En pleine moitié de l'année 1990 qui devait constituer l'année charnière d'une ouverture à la démocratie libérale au Cameroun, M. Paul BIYA, président du Rassemblement Démocratique du Peuple Camerounais (RDPC) et président de la République du Cameroun, donnait cette définition de la démocratie : « ...La démocratie, c'est avant tout la liberté.

· Liberté de la presse,

· Liberté d'opinion,

· Liberté d'expression,

· Liberté d'association,

· Elections libres.

(...) La démocratie se définit aussi par :

· L'indépendance de la magistrature,

· Le respect des droits de l'homme.

(...) La démocratie, c'est aussi :

· Le respect de la loi, car un peuple et un Etat ne sont forts que quand les lois sont fermes, appliquées avec rigueur et respectées par tous,

· La démocratie c'est aussi le respect des droits et des idées de l'autre,

· La réciprocité des obligations des uns vis-à-vis des autres ! »

Et il en concluait que « nous ne sommes pas si éloignés de nos idéaux de démocratie et de liberté, mais, nous devons toujours aller de l'avant et faire en sorte que ce qui est l'idéal se transforme en réalité... »380(*).

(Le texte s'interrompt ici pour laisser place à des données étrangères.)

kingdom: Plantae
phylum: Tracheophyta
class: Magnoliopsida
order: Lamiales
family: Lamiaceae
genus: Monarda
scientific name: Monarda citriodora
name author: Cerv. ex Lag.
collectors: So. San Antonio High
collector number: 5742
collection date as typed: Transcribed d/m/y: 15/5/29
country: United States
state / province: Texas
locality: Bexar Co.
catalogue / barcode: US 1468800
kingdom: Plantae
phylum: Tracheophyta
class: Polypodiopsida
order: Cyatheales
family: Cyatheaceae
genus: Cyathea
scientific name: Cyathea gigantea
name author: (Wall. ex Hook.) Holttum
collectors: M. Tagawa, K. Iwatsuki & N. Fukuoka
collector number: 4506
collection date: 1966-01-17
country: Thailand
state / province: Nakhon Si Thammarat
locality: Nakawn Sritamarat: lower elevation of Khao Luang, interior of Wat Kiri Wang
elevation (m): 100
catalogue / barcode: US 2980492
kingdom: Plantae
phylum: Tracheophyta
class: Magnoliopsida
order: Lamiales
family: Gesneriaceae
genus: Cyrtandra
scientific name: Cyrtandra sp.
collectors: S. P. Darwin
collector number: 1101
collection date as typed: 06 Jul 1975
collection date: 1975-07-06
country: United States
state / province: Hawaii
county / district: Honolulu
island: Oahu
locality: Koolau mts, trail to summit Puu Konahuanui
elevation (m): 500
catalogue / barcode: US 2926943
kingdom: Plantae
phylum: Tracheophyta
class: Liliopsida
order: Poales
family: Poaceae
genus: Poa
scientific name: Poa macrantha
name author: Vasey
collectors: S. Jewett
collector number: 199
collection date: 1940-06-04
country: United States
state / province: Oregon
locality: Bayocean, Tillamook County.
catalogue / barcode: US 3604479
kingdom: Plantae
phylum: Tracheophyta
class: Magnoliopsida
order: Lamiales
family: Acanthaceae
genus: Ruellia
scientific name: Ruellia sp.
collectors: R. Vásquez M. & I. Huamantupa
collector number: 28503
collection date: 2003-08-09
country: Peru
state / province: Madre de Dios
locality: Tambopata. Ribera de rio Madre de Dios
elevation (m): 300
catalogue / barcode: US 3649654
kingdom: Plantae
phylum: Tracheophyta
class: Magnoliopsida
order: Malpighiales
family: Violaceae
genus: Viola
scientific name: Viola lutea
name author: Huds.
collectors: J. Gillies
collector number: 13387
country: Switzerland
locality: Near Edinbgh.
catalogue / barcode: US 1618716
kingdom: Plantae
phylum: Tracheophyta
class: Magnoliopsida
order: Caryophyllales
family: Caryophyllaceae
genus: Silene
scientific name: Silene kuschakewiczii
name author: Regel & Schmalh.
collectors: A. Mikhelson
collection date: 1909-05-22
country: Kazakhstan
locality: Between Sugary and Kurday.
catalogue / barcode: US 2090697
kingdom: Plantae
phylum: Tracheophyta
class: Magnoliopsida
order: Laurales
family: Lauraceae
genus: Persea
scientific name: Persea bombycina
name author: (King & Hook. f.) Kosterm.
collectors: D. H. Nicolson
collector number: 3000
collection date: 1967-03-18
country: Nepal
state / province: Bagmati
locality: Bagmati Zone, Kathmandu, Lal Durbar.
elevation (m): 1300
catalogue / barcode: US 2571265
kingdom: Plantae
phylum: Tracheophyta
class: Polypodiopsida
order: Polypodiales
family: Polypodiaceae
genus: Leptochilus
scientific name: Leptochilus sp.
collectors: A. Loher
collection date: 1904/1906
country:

Indubitablement, démocratie, Etat de droit et droits fondamentaux sont un triptyque indissociable dans tout Etat qui se veut libéral et constituent l'idéal à atteindre en son sein. Les droits fondamentaux se doivent ainsi, dans toute société, d'être reconnus, respectés, mais surtout, protégés, afin que les citoyens puissent véritablement en bénéficier.

Au Cameroun, « en sommes-nous si éloignés » ? Pour reprendre le questionnement du président BIYA. Sommes-nous si éloignés d'une garantie fiable des droits fondamentaux devant aboutir à un véritable Etat de droit au sein de l'Etat camerounais ? La réponse ne doit pas prêter à équivoque. La garantie des droits fondamentaux existe au Cameroun, mais elle est imparfaite et demeure perfectible. S'il est vrai que beaucoup a été fait dans le sens de son édification, beaucoup reste également à faire pour qu'elle tende vers la perfection. En effet, elle est sujette à des limitations tant au niveau de la garantie matérielle que de la garantie pratique des dits droits.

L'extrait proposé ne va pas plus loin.